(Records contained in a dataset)
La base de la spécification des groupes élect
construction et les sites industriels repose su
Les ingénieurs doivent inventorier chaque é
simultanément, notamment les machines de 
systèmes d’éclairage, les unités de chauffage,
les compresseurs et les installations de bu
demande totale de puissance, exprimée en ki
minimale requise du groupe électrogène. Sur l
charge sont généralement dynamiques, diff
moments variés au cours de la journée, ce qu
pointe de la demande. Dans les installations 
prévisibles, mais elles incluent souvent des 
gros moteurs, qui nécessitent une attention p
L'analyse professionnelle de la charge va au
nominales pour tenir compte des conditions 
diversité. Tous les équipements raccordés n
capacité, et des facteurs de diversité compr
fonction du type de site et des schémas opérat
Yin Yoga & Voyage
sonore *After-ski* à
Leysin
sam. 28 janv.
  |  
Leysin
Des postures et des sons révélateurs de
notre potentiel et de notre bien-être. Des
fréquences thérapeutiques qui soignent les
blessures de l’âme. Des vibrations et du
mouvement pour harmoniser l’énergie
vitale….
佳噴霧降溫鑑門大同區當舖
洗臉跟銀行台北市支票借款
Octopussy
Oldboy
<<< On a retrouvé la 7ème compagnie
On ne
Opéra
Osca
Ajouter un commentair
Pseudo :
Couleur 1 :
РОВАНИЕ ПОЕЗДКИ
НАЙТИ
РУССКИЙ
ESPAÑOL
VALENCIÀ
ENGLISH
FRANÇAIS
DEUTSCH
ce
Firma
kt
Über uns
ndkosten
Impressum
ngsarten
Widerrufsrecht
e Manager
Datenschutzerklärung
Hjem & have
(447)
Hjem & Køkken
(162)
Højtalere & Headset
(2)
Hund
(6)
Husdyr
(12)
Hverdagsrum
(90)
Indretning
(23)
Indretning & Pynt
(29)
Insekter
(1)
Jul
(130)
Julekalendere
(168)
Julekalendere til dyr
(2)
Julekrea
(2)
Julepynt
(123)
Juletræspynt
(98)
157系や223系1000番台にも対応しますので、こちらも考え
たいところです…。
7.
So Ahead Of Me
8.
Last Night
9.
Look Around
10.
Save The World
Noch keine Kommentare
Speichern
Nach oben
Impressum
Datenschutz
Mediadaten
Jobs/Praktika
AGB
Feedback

WHAT YOU ARE ASKED TO DO:
Your task is to write out the lines from the one with "Indretning & Pynt" through the end of the records, exactly and with nothing added.

ANSWER SPACE:
Indretning & Pynt
(29)
Insekter
(1)
Jul
(130)
Julekalendere
(168)
Julekalendere til dyr
(2)
Julekrea
(2)
Julepynt
(123)
Juletræspynt
(98)
157系や223系1000番台にも対応しますので、こちらも考え
たいところです…。
7.
So Ahead Of Me
8.
Last Night
9.
Look Around
10.
Save The World
Noch keine Kommentare
Speichern
Nach oben
Impressum
Datenschutz
Mediadaten
Jobs/Praktika
AGB
Feedback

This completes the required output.